Highly collectable clay art doll called Miyoshi doll, which is also known as Miyoshi-deko (clay figure) featuring forty-seven ronin. The doll usually has a peculiar gloss all over them, especially on their faces. It is a simple but has a hint of beauty expressed by a Japanese traditional techniques handed down from generation to generation.
The origin of Miyoshi dolls is said to date back to 1630, when Chuemon Osaki came to Miyoshi, found some good clay in Yamaga (now Yamaga-cho, Miyoshi City) and settled there to build a kiln. Following that, in 1641, Nagaharu Asano, the founder of the Miyoshi-han (feudal clan), had clay dolls baked by Kisaburo Mori, a doll maker in Asakusa, Edo (now Tokyo). Those were said to be the first Miyoshi dolls.

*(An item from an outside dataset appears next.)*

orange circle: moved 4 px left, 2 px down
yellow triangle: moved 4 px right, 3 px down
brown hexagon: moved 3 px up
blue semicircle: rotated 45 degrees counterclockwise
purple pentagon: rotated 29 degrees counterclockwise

The story about the forty-seven Ronin, Samurai is to revenge, also known as the Akō vendetta or the Genroku Akō incident, which is a 18th-century historical event and a legend in Japan in which a band of ronin (leaderless samurai) avenged the death of their master. One noted Japanese scholar described the tale as the best known example of the samurai code of honor, bushidō, and as the country's "national legend."
It is in reasonable condition due to its great age. The gloss surface has been somewhat lost all over the doll.